All pictures are to be excluded when the data below is output verbatim.

*** Opening Data excerpts ***

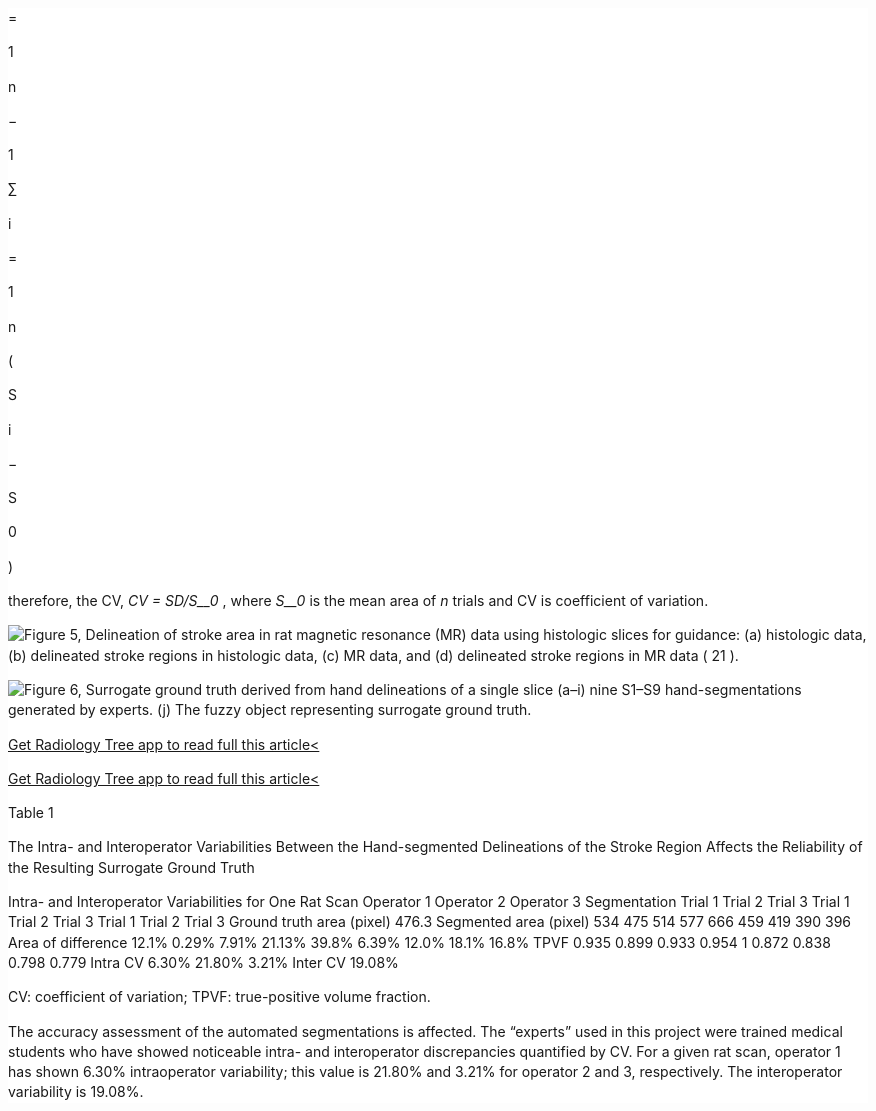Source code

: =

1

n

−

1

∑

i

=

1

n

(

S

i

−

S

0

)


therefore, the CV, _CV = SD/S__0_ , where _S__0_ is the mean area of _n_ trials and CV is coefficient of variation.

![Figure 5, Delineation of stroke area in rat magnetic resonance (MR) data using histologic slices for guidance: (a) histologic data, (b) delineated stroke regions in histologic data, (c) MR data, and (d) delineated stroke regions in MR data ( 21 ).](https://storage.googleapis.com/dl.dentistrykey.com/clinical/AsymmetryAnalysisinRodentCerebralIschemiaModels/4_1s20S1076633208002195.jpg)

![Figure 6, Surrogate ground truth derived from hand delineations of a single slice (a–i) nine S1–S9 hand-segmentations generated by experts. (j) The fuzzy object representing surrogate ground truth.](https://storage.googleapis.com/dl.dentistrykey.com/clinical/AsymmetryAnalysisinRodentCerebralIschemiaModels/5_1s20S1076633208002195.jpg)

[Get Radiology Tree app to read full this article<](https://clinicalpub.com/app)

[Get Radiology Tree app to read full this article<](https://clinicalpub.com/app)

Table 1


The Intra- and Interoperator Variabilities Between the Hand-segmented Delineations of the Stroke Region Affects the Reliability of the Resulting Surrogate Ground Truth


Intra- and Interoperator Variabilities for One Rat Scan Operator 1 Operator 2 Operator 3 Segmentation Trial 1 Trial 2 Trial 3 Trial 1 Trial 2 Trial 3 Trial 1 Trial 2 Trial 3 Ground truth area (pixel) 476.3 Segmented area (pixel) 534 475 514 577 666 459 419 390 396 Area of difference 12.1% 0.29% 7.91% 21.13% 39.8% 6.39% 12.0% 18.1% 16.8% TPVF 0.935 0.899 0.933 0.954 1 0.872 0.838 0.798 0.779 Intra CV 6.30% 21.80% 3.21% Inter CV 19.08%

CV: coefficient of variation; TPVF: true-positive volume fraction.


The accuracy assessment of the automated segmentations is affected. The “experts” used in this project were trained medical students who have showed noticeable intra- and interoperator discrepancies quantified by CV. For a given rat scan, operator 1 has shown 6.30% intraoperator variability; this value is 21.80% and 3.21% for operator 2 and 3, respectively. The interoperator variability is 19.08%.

*** Closing Data excerpts ***

Written solution
Source code

: =

1

n

−

1

∑

i

=

1

n

(

S

i

−

S

0

)


therefore, the CV, _CV = SD/S__0_ , where _S__0_ is the mean area of _n_ trials and CV is coefficient of variation.

![Figure 5, Delineation of stroke area in rat magnetic resonance (MR) data using histologic slices for guidance: (a) histologic data, (b) delineated stroke regions in histologic data, (c) MR data, and (d) delineated stroke regions in MR data ( 21 ).](https://storage.googleapis.com/dl.dentistrykey.com/clinical/AsymmetryAnalysisinRodentCerebralIschemiaModels/4_1s20S1076633208002195.jpg)

![Figure 6, Surrogate ground truth derived from hand delineations of a single slice (a–i) nine S1–S9 hand-segmentations generated by experts. (j) The fuzzy object representing surrogate ground truth.](https://storage.googleapis.com/dl.dentistrykey.com/clinical/AsymmetryAnalysisinRodentCerebralIschemiaModels/5_1s20S1076633208002195.jpg)

[Get Radiology Tree app to read full this article<](https://clinicalpub.com/app)

[Get Radiology Tree app to read full this article<](https://clinicalpub.com/app)

Table 1


The Intra- and Interoperator Variabilities Between the Hand-segmented Delineations of the Stroke Region Affects the Reliability of the Resulting Surrogate Ground Truth


Intra- and Interoperator Variabilities for One Rat Scan Operator 1 Operator 2 Operator 3 Segmentation Trial 1 Trial 2 Trial 3 Trial 1 Trial 2 Trial 3 Trial 1 Trial 2 Trial 3 Ground truth area (pixel) 476.3 Segmented area (pixel) 534 475 514 577 666 459 419 390 396 Area of difference 12.1% 0.29% 7.91% 21.13% 39.8% 6.39% 12.0% 18.1% 16.8% TPVF 0.935 0.899 0.933 0.954 1 0.872 0.838 0.798 0.779 Intra CV 6.30% 21.80% 3.21% Inter CV 19.08%

CV: coefficient of variation; TPVF: true-positive volume fraction.


The accuracy assessment of the automated segmentations is affected. The “experts” used in this project were trained medical students who have showed noticeable intra- and interoperator discrepancies quantified by CV. For a given rat scan, operator 1 has shown 6.30% intraoperator variability; this value is 21.80% and 3.21% for operator 2 and 3, respectively. The interoperator variability is 19.08%.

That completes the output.